Il finit donc par accepter la situation. Et peu à peu, il devint presque une poule parmi les autres.

Mais ce soir-là, quelque chose changea. Une ombre se glissa à travers une fissure dans la vieille clôture.
C’était une belette sauvage, rapide et dangereuse. Elle avait déjà attaqué d’autres poulaillers dans la région.
Les poules sentirent immédiatement le danger.
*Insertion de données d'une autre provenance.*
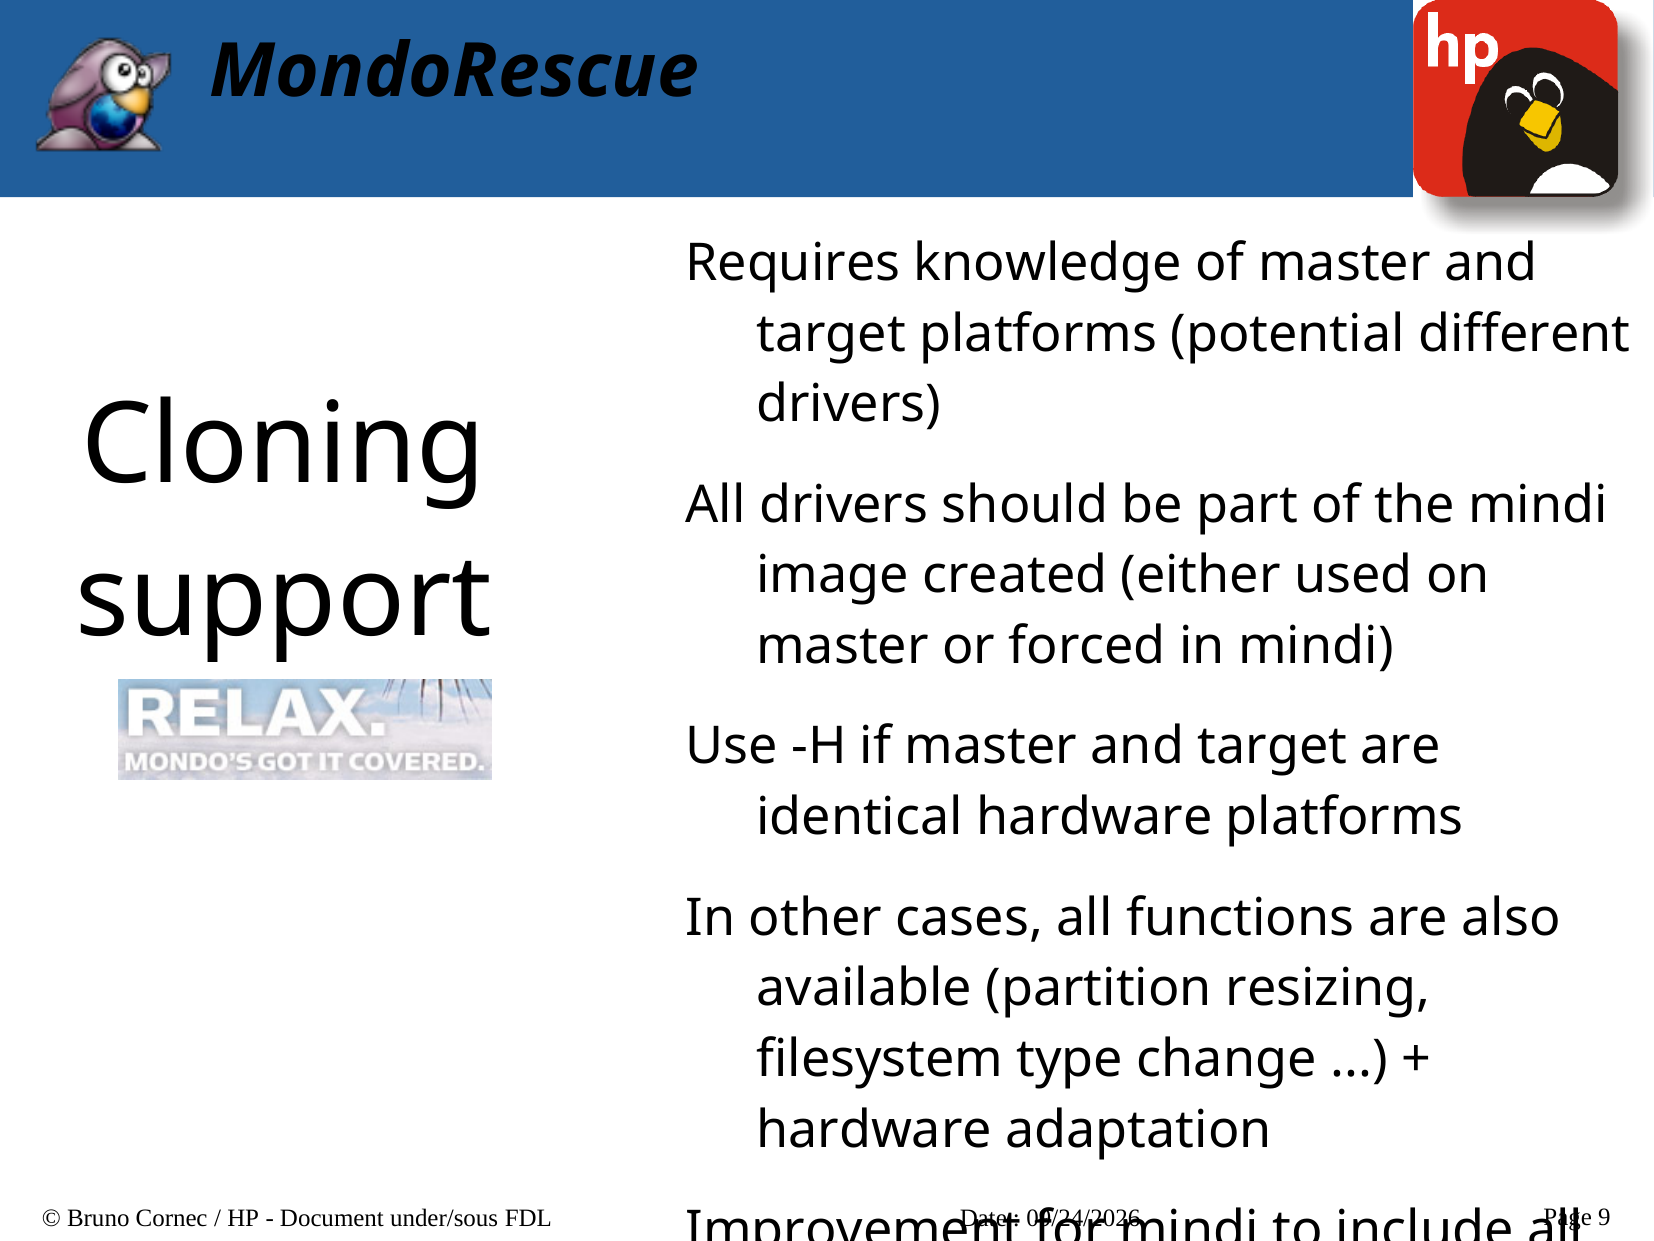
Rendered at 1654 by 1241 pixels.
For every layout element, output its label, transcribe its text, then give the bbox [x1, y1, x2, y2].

picture [118, 679, 492, 780]
list Requires knowledge of master and target platforms (potential different drivers) All drivers should be part of the mindi image created (either used on master or forced in mindi) Use -H if master and target are identical hardware platforms In other cases, all functions are also available (partition resizing, filesystem type change ...) + hardware adaptation Improvement for mindi to include all drivers - TBC [673, 224, 1654, 1190]
picture [1413, 0, 1654, 224]
text_box Cloning support [75, 361, 571, 641]
picture [0, 0, 211, 199]
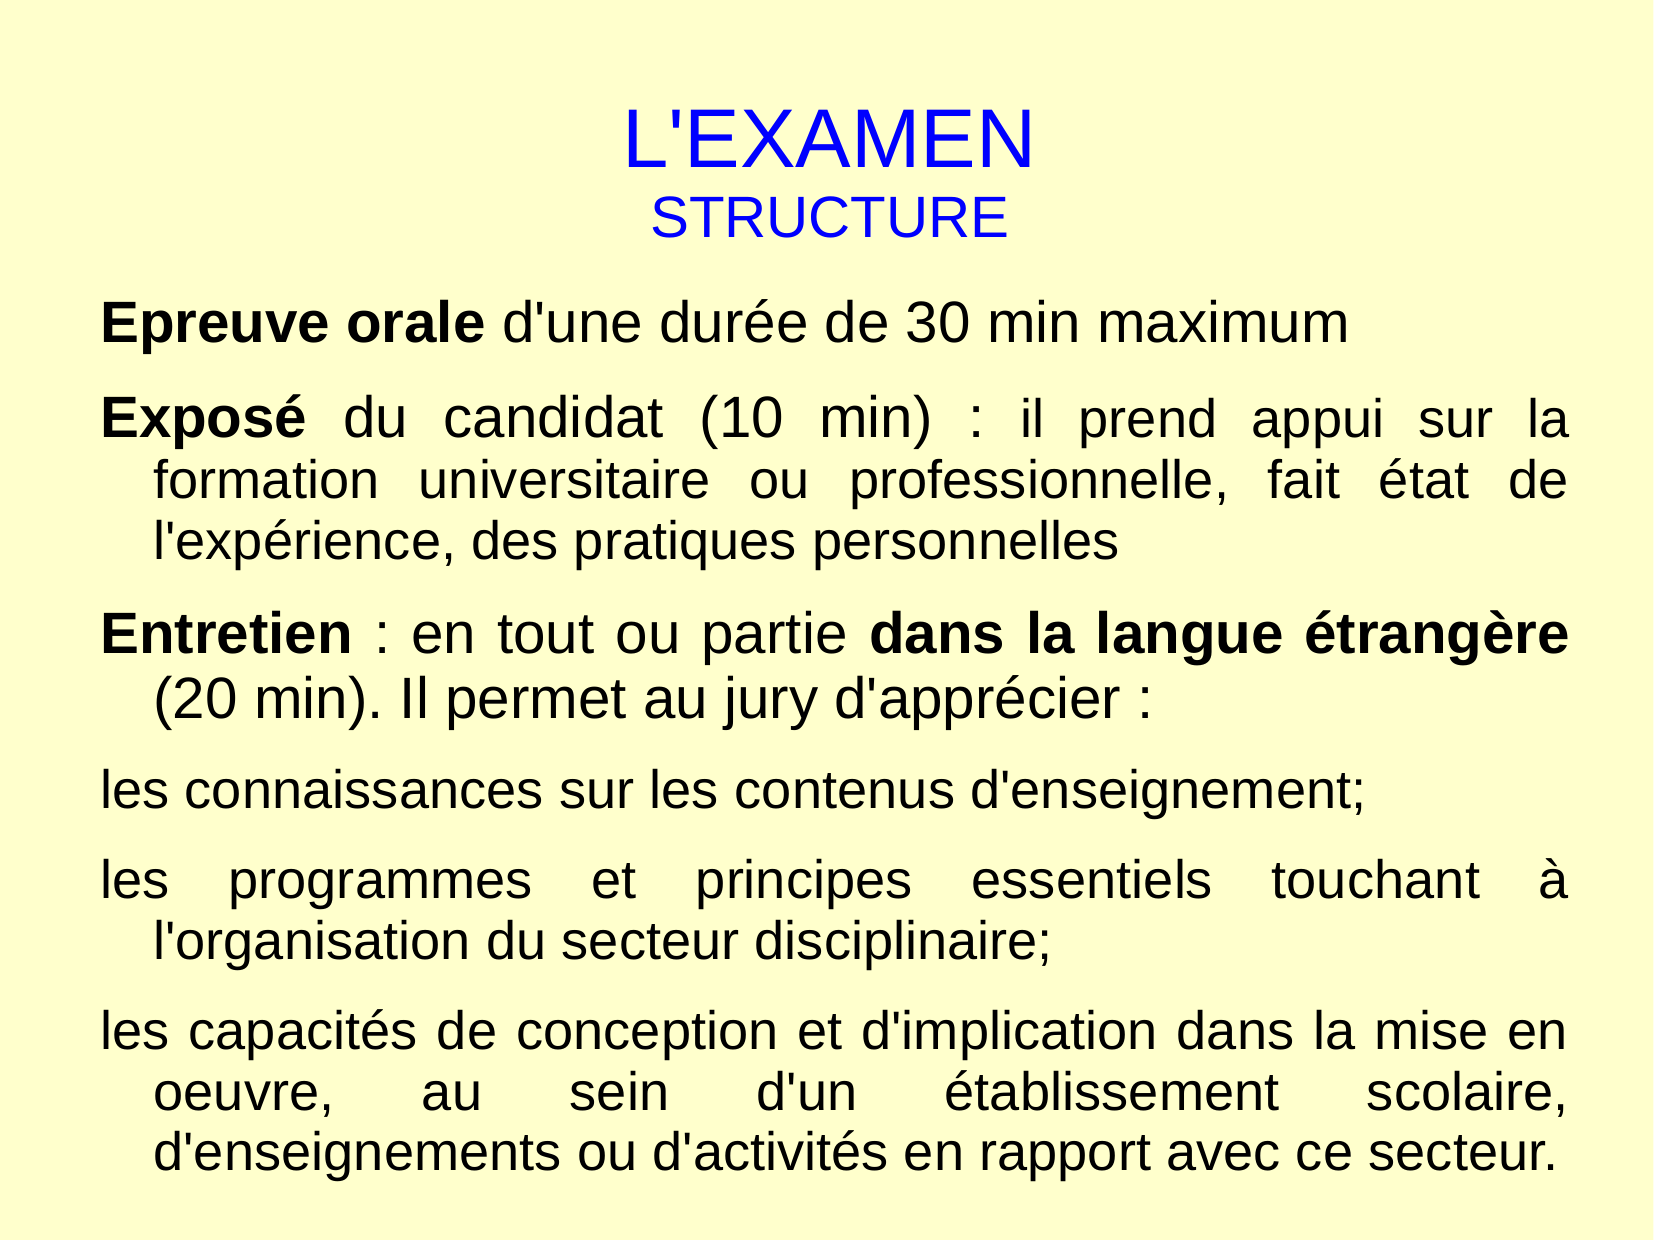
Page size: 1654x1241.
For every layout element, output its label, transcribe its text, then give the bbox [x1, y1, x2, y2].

Elles se figèrent dans un silence total.
La belette avançait lentement, presque invisible. Elle attendait le bon moment pour frapper.
Puis elle aperçut « elle ». Barsik, allongé dans le foin, ressemblait à une grande poule sans défense.
La belette bondit en avant. Mais tout bascula en une fraction de seconde.
Barsik se releva brusquement. Ses yeux brillèrent sous le capuchon du costume.
Un sifflement puissant déchira le silence. Ce n’était clairement pas un bruit de poule.
La belette hésita. Et cette hésitation lui coûta cher.
Barsik attaqua le premier. Le foin vola dans tous les sens.
Les poules se mirent à battre des ailes et à crier. Le chaos envahit le poulailler.
Mais Barsik était plus rapide. Il ne se battait pas seulement pour lui-même.
Il protégeait tout le monde. Un coup de patte fit reculer la belette.
Un second coup la força à battre en retraite. En quelques secondes, tout fut terminé.
La belette disparut par la fissure. Elle ne revint jamais.

Le silence retomba lentement. Les poules commencèrent à se détendre.
L’une d’elles s’approcha de Barsik. Puis une autre suivit.
Bientôt, elles l’entourèrent toutes. Non pas avec peur, mais avec respect.
Barsik s’assit tranquillement. Il ajusta son costume comme si de rien n’était.
Puis il bâilla doucement. Comme si rien d’important ne venait de se produire.
Mais à partir de ce jour, plus rien ne fut pareil. Il n’était plus un simple chat.
Il était devenu un héros. Et parfois, il suffit d’être sous-estimé pour révéler sa vraie force.